Ducks in a Row: Transformation Done Right
by Miki SaxonLast February I wondered if the iconic 1984 Apple Super bowl ad would still feature a woman if it were made today.
There’s been a lot of change since that ad, but for women and people of color much of the pre-2000 progress has regressed.
Fixing that means transforming what-is to what-should-be and management professor and guru Henry Mintzberg offers some of the wisest thoughts I’ve seen on the subject (‘wise’ being very different than ‘smart’).
Transformation requires change — the organization and its culture must transform itself based on a new vision and different core values.
But where to begin? That’s easy: at the “top”. Where else when there’s such pressure. Besides, any chief who has been to a business school or reads the business press knows that it’s all about leadership: the boss who does the thinking that drives everyone else. Louis XIV said “L’état, c’est moi!” Today’s corporate CEO says “The enterprise, that’s me!”
I’m sure we can all think of numerous CEOs who model Louis’ mindset and dozens of them have gone down in the conflagrations they started at the top.
Yesterday’s Golden Oldie revisited Steve Ballmer’s effort to transform Microsoft’s culture by edict.
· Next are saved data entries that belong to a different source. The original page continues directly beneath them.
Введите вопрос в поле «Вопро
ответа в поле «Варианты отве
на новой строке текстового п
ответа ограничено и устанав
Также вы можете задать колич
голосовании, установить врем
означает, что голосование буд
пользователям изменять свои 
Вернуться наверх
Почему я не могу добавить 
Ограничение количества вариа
It didn’t work.
Ballmer seemed to channel John Kotter’s eight point approach:
- Establish a sense of urgency.
- Form a powerful guiding coalition.
- Create a vision.
- Communicate the vision.
- Empower others to act on the vision.
- Plan for and create short-term wins.
- Consolidate improvements and produce still more change.
- Institutionalize new approaches.
As Mintzberg points out, this is a top-down, command/control approach that certainly won’t fly well with today’s workforce in spite of being taught at Harvard Business School by a “transformation guru.”
Mintzberg demolishes each point (read his post) and is backed by solid brain science.
…to achieve this result, people throughout the company need to change their behavior and practices, and that can’t happen by simple decree. (…) New behaviors can be put in place, but only by reframing attitudes that are so entrenched that they are almost literally embedded in the physical pathways of employees’ neurons. These beliefs have been reinforced over the years through everyday routines and hundreds of workplace conversations. They all have the same underlying theme: “That’s the way we do things around here.”
The most dynamic, ongoing case study of transformation is being played out publicly at Uber.
It will be interesting to see which approach Uber’s new CEO Dara Khosrowshahi uses.